Others feel it too. It is tough to encounter these times and not know how to find our way through them. That’s one thing we all have in common — we do not know the end, nor how long this “new normal” will continue.

So, if there was anything to say it would be this —

  • keep communicating with people by phone, text, email, and other means to express how you are doing.
  • Keep aware of “stories” you tell yourself inside which are not true. It is easier to identify when a story in our heads is untrue, by writing it down and looking at it.
  • Make sure there is rhythm in your day — like the rhythm we automatically keep with breathing — have ways you are breathing into your life what you need to sustain and support and encourage you, and, have ways to exhale, release from your life the beliefs, the attitudes, the feelings, the stresses which are unhelpful. 

For all of us, we need different things — so be aware of what you might need.
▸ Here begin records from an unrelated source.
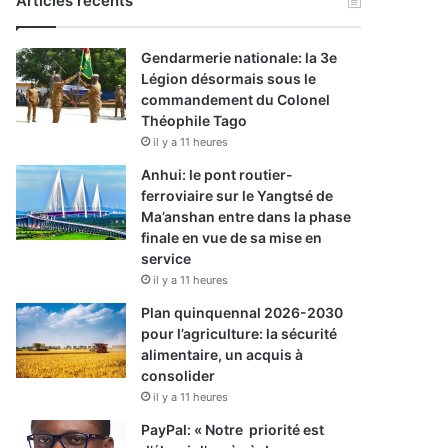
Articles récents
Gendarmerie nationale: la 3e
Légion désormais sous le
commandement du Colonel
Théophile Tago
il y a 11 heures
Anhui: le pont routier-
ferroviaire sur le Yangtsé de
Ma’anshan entre dans la phase
finale en vue de sa mise en
service
il y a 11 heures
Plan quinquennal 2026-2030
pour l’agriculture: la sécurité
alimentaire, un acquis à
consolider
il y a 11 heures
PayPal: « Notre priorité est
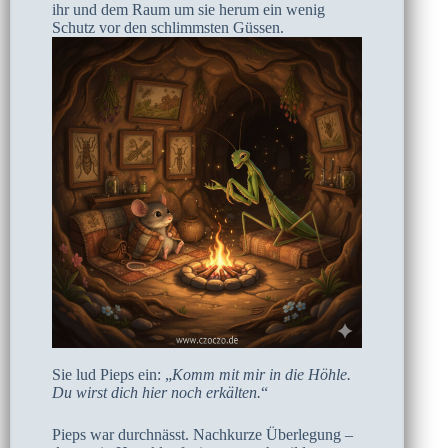
ihr und dem Raum um sie herum ein wenig
Schutz vor den schlimmsten Güssen.
Sie lud Pieps ein: „
Komm mit mir in die Höhle.
Du wirst dich hier noch erkälten.
“
Pieps war durchnässt. Nachkurze Überlegung –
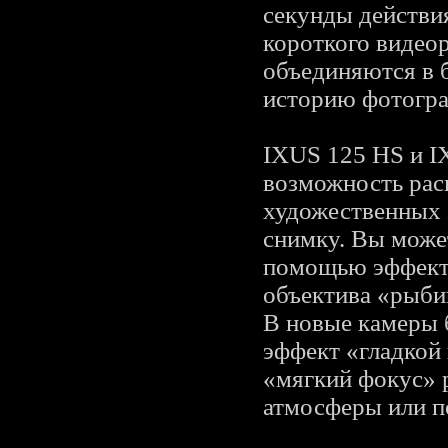
секунды действи
короткого видео
объединяются в 
историю фотограф
IXUS 125 HS и I
возможность рас
художественных 
снимку. Вы може
помощью эффект
объектива «рыби
В новые камеры 
эффект «гладкой 
«мягкий фокус» 
атмосферы или по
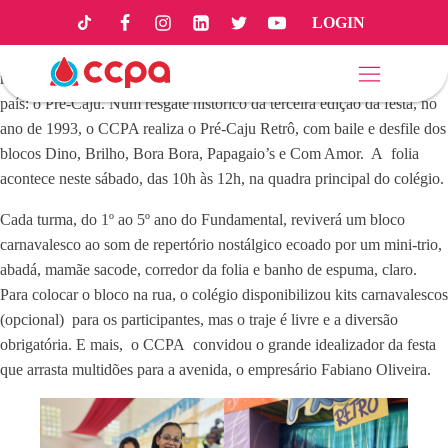
LOGIN
Já é Carnaval, Cidade! Acorda para ver o bloco do CCPA passando e
celebrando os antigos carnavais de Aracaju, homenageando a folia
mais tradicional da capital sergipana e maior prévia carnavalesca do
país: o Pré-Caju. Num resgate histórico da terceira edição da festa, no
ano de 1993, o CCPA realiza o Pré-Caju Retrô, com baile e desfile dos
blocos Dino, Brilho, Bora Bora, Papagaio’s e Com Amor. A folia
acontece neste sábado, das 10h às 12h, na quadra principal do colégio.
Cada turma, do 1º ao 5º ano do Fundamental, reviverá um bloco
carnavalesco ao som de repertório nostálgico ecoado por um mini-trio,
abadá, mamãe sacode, corredor da folia e banho de espuma, claro.
Para colocar o bloco na rua, o colégio disponibilizou kits carnavalescos
(opcional) para os participantes, mas o traje é livre e a diversão
obrigatória. E mais, o CCPA convidou o grande idealizador da festa
que arrasta multidões para a avenida, o empresário Fabiano Oliveira.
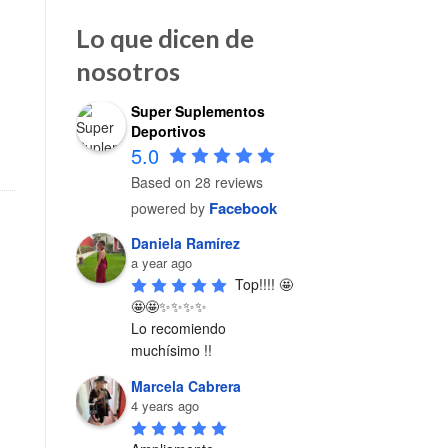
Lo que dicen de
nosotros
Super Suplementos
rona cantidad
Deportivos
5.0
Based on 28 reviews
Facebook
powered by
Daniela Ramírez
a year ago
Top!!!! 🤩
🤩🤩✨✨✨✨

Lo recomiendo 
muchísimo !!
Marcela Cabrera
4 years ago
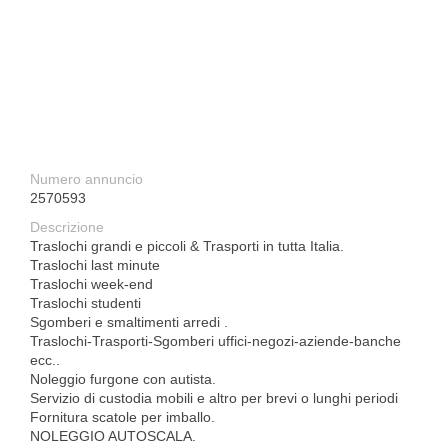
Numero annuncio
2570593
Descrizione
Traslochi grandi e piccoli & Trasporti in tutta Italia.
Traslochi last minute
Traslochi week-end
Traslochi studenti
Sgomberi e smaltimenti arredi .
Traslochi-Trasporti-Sgomberi uffici-negozi-aziende-banche
ecc..
Noleggio furgone con autista.
Servizio di custodia mobili e altro per brevi o lunghi periodi
Fornitura scatole per imballo.
NOLEGGIO AUTOSCALA.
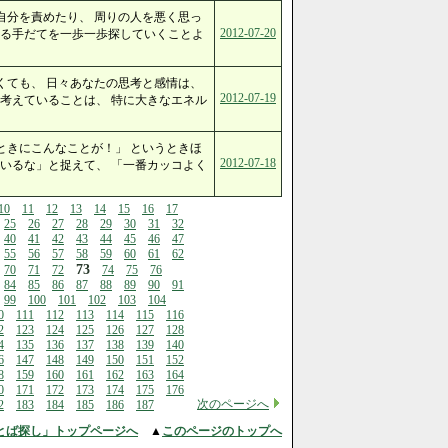
自分を責めたり、 周りの人を悪く思っ
2012-07-20
する手だてを一歩一歩探していくことよ
くても、 日々あなたの思考と感情は、
2012-07-19
考えていることは、 特に大きなエネル
ときにこんなことが！」 というときほ
2012-07-18
いるな」と捉えて、 「一番カッコよく
10
11
12
13
14
15
16
17
25
26
27
28
29
30
31
32
40
41
42
43
44
45
46
47
55
56
57
58
59
60
61
62
73
70
71
72
74
75
76
84
85
86
87
88
89
90
91
99
100
101
102
103
104
0
111
112
113
114
115
116
2
123
124
125
126
127
128
4
135
136
137
138
139
140
6
147
148
149
150
151
152
8
159
160
161
162
163
164
0
171
172
173
174
175
176
次のページへ
2
183
184
185
186
187
とば探し」トップページへ
▲
このページのトップへ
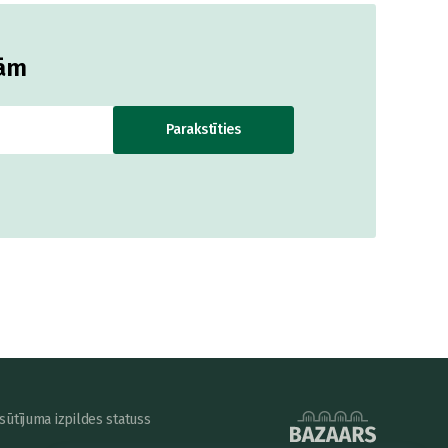
jām
Parakstīties
sūtījuma izpildes statuss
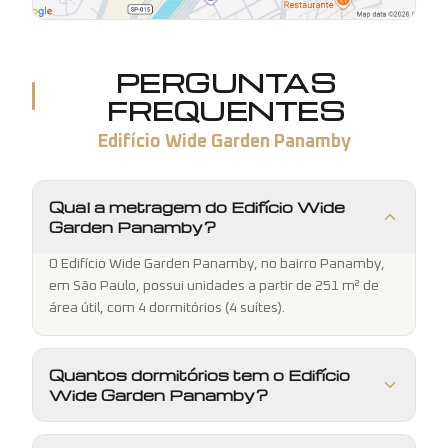
PERGUNTAS
FREQUENTES
Edifício Wide Garden Panamby
Qual a metragem do Edifício Wide
Garden Panamby?
O Edifício Wide Garden Panamby, no bairro Panamby,
em São Paulo, possui unidades a partir de 251 m² de
área útil, com 4 dormitórios (4 suítes).
Quantos dormitórios tem o Edifício
Wide Garden Panamby?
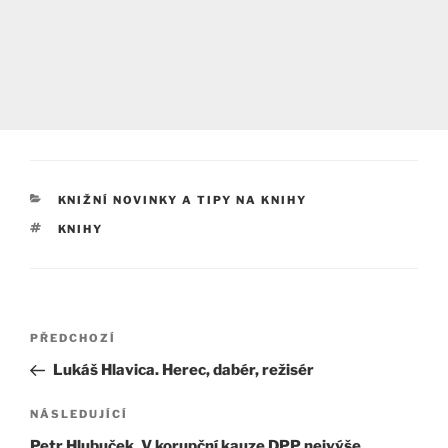
RUBRIKY
KNIŽNÍ NOVINKY A TIPY NA KNIHY
ŠTÍTKY
KNIHY
Navigace
Předchozí
PŘEDCHOZÍ
pro
příspěvek
Lukáš Hlavica. Herec, dabér, režisér
příspěvek
Následující
NÁSLEDUJÍCÍ
příspěvek
Petr Hlubuček. V korupční kauze DPP nejvýše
For me, I need variety, even while home. Last week on top of teaching that class, and being involved in many other online things, I finished reading a book, watched a movie, and worked on a 1500 piece puzzle we have up. Today, one of the things on my list is to “pick up the poop” from the backyard. Not a thrilling activity, but it does get me outside, and gets me breathing the air.  Besides, there is a good feeling knowing something got “done.” It is nice to take things off the list.

So, I decided to write this today because I needed to find a way to work through the emotions I was feeling and felt like the best way might be to write to you. So, I am putting this out there, just to acknowledge this; I’m with you. This is tough. We can only get through this together.

 

2 Comments Add yours

  1. Joshua Heussner says:

    What would God have us learn. I already went through this last summer when I died – God told me to let go of everything. I thought I did, but then I kept living and I discovered that I had in fact not let go of ‘everything’. It was a painful, painful process. But you know, life goes on. God is still here, always. I might have lost a little bit of my mind as well – but that just makes gripping onto God all the more essential! No matter what happens, no matter what we each go through; God is the constant that does not move, does not shift, does not change. The world could collapse, a loved one(s) might die, life as we know it could end – but His base is the foundation for our lives, even as everything else dissolves away. When there is nothing else, He remains.

    Of course, God teaches us all different things, even as we experience similar things – so your’s and everyone’s experience may be different from my own. Rest assured though, you will know it when you get to the other side!

    Like

    1. Camino Way 2016 Shimer says:

      So true! And we are always on the learning path. And this is a strange season. Thanks for commenting!